**Consigne**
Reproduisez mot pour mot le passage de l'article sur la traite d'êtres humains qui va de « Les pays d’Europe » jusqu'à « l’Asie de l’Est. » inclus.

***** Extrait *****

Augmentation de 25 % de la traite d’êtres humains

la traite d'êtreshumains, notamment le travail forcé, a augmenté de 25% entre 2019 et 2022
© UNICEF/Frank Dejongh Des enfants travaillent dans une mine de granit dans la banlieue de Ouagadougou, au Burkina Faso.

A l’échelle mondiale, le nombre de personne victime de traite, – travail forcé, exploitation sexuelle et criminalité forcée – a augmenté de 25 % entre 2019, période avant COVID, et 2022, selon un rapport de l’Office des Nations Unies contre la drogue et le crime (ONUDC) publié le 11 décembre.

Le nombre de victimes mineures détectées a augmenté de 31 % dans la même période. Ces jeunes victimes représentent 38 % de tous les cas de traite humaine détectés et parmi elles se trouvent de plus en plus de filles.

Les garçons sont principalement victimes de travail forcé et de criminalité forcée, tandis que les filles sont majoritairement victimes de traite à des fins d’exploitation sexuelle.

Flux de traite en augmentation en Europe

En 2022, au moins 162 nationalités différentes ont été victimes de traite vers 128 pays de destination, bien que la majorité des victimes aient été exploitées à l’intérieur des frontières nationales (58 %). Les régions les plus touchées par la traite transfrontalière sont le Moyen-Orient, ainsi que l’Europe occidentale et méridionale.

Les pays d’Europe occidentale et méridionale ont enregistré la hausse la plus significative des détections sur le continent, avec une augmentation de 45 % par rapport à 2019.

La majorité des victimes détectées étaient des adultes, avec une proportion plus élevée d’hommes (39 %) que de femmes (28 %).

Dans cette région, les victimes sont principalement exploitées pour le travail forcé, notamment dans les secteurs de l’agriculture, de la restauration et des services de nettoyage/domestiques.

Elles proviennent de nombreuses régions du monde, y compris l’Europe du Sud-Est, l’Afrique subsaharienne, l’Afrique du Nord, l’Asie du Sud et l’Asie de l’Est.

Pauvreté, inégalité, conflit sont à la base de la traite

La pauvreté et les inégalités sociales, ainsi que les conflits prolongés, figurent parmi les causes principales de la traite des personnes, souvent liées à l’exploitation des plus vulnérables qui ne peuvent répondre à leurs besoins économiques.

Le continent africain est la région la plus touchée par les conflits armés et, par conséquent, celle qui enregistre le plus grand nombre de déplacements liés aux conflits.

Ces circonstances exposent gravement les personnes au risque d’être victimes de la traite par des criminels cherchant à tirer profit de leurs vulnérabilités. Bien que la plupart des victimes africaines soient exploitées sur le continent, environ 2000 victimes originaires de pays africains en conflit ont été détectées en Europe.

***** Données fournies *****

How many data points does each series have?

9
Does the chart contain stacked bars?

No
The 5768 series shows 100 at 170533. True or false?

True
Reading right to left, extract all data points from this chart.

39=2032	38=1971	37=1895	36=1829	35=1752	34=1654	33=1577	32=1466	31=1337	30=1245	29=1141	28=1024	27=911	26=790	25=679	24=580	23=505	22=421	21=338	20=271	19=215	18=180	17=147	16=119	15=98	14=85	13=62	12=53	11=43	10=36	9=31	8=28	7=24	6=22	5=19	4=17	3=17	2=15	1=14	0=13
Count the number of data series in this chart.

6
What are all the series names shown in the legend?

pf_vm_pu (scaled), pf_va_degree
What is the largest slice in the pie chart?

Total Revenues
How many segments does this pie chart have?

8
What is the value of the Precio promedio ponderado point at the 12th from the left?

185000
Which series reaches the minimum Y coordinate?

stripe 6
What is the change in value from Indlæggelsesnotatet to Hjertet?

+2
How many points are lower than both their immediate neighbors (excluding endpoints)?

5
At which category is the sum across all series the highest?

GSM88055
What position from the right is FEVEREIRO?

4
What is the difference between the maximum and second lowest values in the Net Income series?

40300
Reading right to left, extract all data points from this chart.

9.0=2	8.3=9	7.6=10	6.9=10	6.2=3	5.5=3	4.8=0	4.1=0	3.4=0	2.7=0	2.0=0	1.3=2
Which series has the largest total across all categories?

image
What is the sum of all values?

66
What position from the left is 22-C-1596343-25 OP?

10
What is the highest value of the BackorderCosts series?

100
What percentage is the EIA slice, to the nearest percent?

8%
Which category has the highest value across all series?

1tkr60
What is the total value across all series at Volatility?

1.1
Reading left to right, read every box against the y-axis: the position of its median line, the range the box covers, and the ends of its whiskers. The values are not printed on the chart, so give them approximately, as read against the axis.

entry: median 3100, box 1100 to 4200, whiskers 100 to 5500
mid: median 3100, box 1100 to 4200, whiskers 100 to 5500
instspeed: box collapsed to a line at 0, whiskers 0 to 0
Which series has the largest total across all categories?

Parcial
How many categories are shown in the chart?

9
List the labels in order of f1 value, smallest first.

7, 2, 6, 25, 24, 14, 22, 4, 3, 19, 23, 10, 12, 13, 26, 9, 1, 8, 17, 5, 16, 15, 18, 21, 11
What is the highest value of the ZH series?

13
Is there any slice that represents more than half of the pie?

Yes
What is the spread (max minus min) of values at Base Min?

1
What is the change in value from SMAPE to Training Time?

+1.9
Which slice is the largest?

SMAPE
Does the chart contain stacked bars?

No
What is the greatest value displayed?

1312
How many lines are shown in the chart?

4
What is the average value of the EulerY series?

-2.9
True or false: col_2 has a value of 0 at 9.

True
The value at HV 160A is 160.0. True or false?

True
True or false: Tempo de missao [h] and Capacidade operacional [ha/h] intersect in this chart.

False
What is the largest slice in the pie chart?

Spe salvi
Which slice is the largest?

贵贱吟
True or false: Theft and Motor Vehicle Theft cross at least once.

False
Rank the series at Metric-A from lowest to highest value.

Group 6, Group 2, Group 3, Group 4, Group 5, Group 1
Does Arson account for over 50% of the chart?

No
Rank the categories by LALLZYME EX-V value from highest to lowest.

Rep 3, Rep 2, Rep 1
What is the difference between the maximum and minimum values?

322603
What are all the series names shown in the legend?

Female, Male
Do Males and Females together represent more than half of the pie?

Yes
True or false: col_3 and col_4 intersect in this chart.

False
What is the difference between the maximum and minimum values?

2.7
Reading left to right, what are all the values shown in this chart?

*****

**Réponse rédigée**
Les pays d’Europe occidentale et méridionale ont enregistré la hausse la plus significative des détections sur le continent, avec une augmentation de 45 % par rapport à 2019.

La majorité des victimes détectées étaient des adultes, avec une proportion plus élevée d’hommes (39 %) que de femmes (28 %).

Dans cette région, les victimes sont principalement exploitées pour le travail forcé, notamment dans les secteurs de l’agriculture, de la restauration et des services de nettoyage/domestiques.

Elles proviennent de nombreuses régions du monde, y compris l’Europe du Sud-Est, l’Afrique subsaharienne, l’Afrique du Nord, l’Asie du Sud et l’Asie de l’Est.